L'assassinat de Nemtsov, s'il ne relève pas d'un motif purement crapuleux, mais politique (espérons que l'enquête le démontrera) soulève bien des questions. La première qui vient à l'esprit est: à qui profite ce crime? Pour ce faire, il faut prendre en compte la situation de la Russie sur les divers fronts ou elle est engagée et attaquée, et où elle affiche quasiment partout une position de vainqueur.
— La Russie semble sur le point de contribuer à une résolution active du problème syrien en évitant la chute du régime et la désintégration cataclysmique de la région qui en aurait résulté.
— Le pays poursuit sa diplomatie économique et militaire au Moyen-Orient en signant de très lourds accords avec l'Egypte, l'Irak et la Turquie.
— Moscou vient de reconduire avec Chypre un accord militaire de haute ampleur en matière de défense, autorisant les navires de guerre russes à mouiller dans les ports chypriotes et à utiliser les installations militaires de l'île. Ce faisant, elle consolide sa position en Méditerranée et au cœur de l'UE!
— En Asie, Moscou conforte et renforce toutes ses positions, que l'on pense aux accords économiques lourds avec la Chine, l'Inde et la Corée. Vietnam et Inde devraient en outre rejoindre la zone de libre-échange de l'Union douanière.
— Mais surtout, Moscou semble sortir vainqueur du piège ukrainien, puisqu'elle a soutenu les accords de Minsk en faisant pression sur les séparatistes ukrainiens, et contraint les puissances de la vieille Europe à agir diplomatiquement en court-circuitant Bruxelles, et surtout Washington.
— La Russie semble enfin avoir réussi à franchir le cap de la crise économique dans laquelle elle s'était retrouvée, puisque le rouble ne s'est pas effondré, contrairement aux prévisions catastrophistes de la majorité des experts, et alors que certains économistes envisagent désormais même l'amélioration progressive de la situation économique en Russie.
A qui profite l'assassinat de Boris Nemtsov?
Si l'on peut se poser des questions sur le niveau de « professionnalisme » de cet assassinat qui semblait très préparé et a été exécuté sans failles, on peut aussi se demander pourquoi il est survenu la veille d'une grande marche d'opposition.

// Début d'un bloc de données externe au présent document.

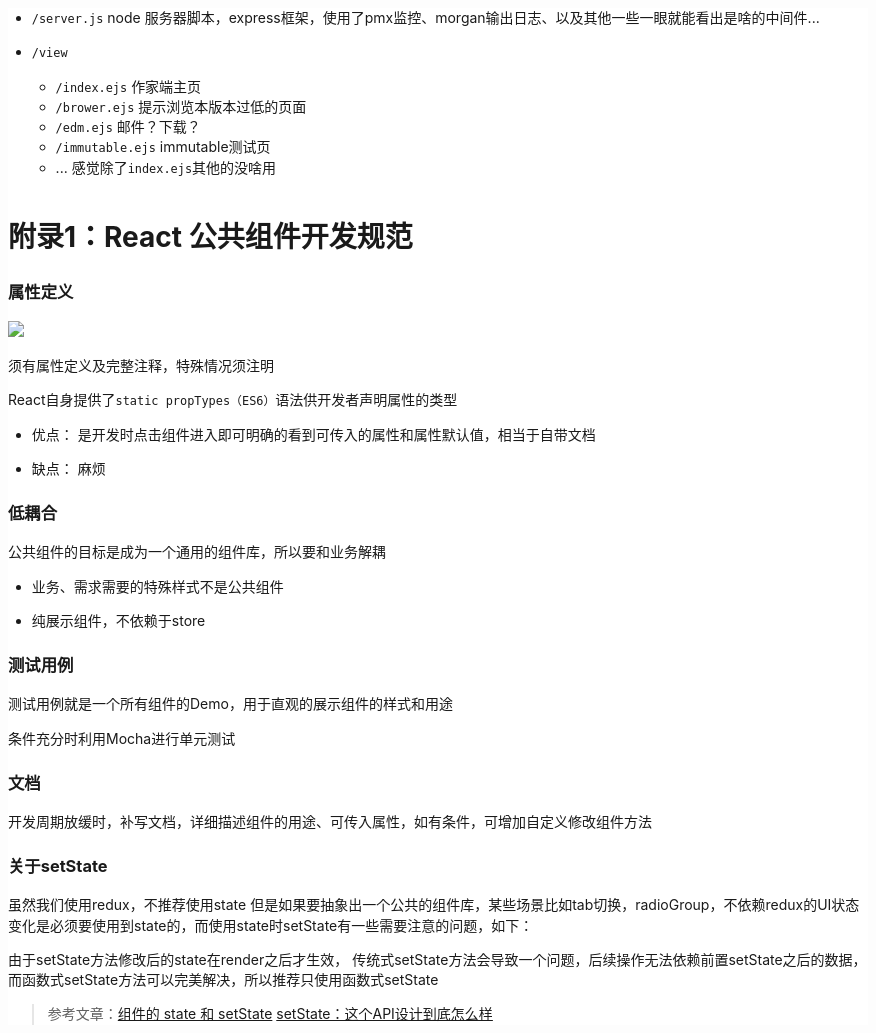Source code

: - `/server.js` node 服务器脚本，express框架，使用了pmx监控、morgan输出日志、以及其他一些一眼就能看出是啥的中间件...

- `/view`
  - `/index.ejs` 作家端主页
  - `/brower.ejs` 提示浏览本版本过低的页面
  - `/edm.ejs` 邮件？下载？
  - `/immutable.ejs` immutable测试页
  - ... 感觉除了`index.ejs`其他的没啥用

# 附录1：React 公共组件开发规范

### 属性定义

![](http://upload-images.jianshu.io/upload_images/1828354-a0118b1e13188ad8.png?imageMogr2/auto-orient/strip%7CimageView2/2/w/1240)

须有属性定义及完整注释，特殊情况须注明

React自身提供了`static propTypes（ES6）`语法供开发者声明属性的类型

- 优点：
是开发时点击组件进入即可明确的看到可传入的属性和属性默认值，相当于自带文档

- 缺点：
麻烦

### 低耦合

公共组件的目标是成为一个通用的组件库，所以要和业务解耦

- 业务、需求需要的特殊样式不是公共组件

- 纯展示组件，不依赖于store

### 测试用例

测试用例就是一个所有组件的Demo，用于直观的展示组件的样式和用途

条件充分时利用Mocha进行单元测试

### 文档

开发周期放缓时，补写文档，详细描述组件的用途、可传入属性，如有条件，可增加自定义修改组件方法

### 关于setState

虽然我们使用redux，不推荐使用state
但是如果要抽象出一个公共的组件库，某些场景比如tab切换，radioGroup，不依赖redux的UI状态变化是必须要使用到state的，而使用state时setState有一些需要注意的问题，如下：

由于setState方法修改后的state在render之后才生效，
传统式setState方法会导致一个问题，后续操作无法依赖前置setState之后的数据，
而函数式setState方法可以完美解决，所以推荐只使用函数式setState

> 参考文章：[组件的 state 和 setState](http://huziketang.com/books/react/lesson10)
[setState：这个API设计到底怎么样](https://zhuanlan.zhihu.com/p/25954470)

Pour le pouvoir russe, Boris Nemtsov ne présentait pas la moindre menace, son influence politique étant devenue quasi-nulle. Soyons clairs: avec 85% de soutien au sein de la population et un printemps qui semblait préfigurer une stabilisation de la situation économique intérieure, ainsi qu'une amorce de règlement du conflit ukrainien, les autorités russes n'avaient aucune raison de prendre le moindre risque en s'attirant les foudres de la communauté internationale, et en faisant de nouveau passer la Russie pour un pays sans règles, anarchique et violent.
Quoi qu'il en soit, une chose est certaine: l'odieux assassinat de Boris Nemtsov est sans aucun doute l'un des événements politiques les plus importants de la Russie post-soviétique. Non pas en raison de l'influence politique de ce dernier, mais parce que cette mort qui symbolise la fin d'une ère: celle des années 90, une époque dont le peuple russe ne veut plus.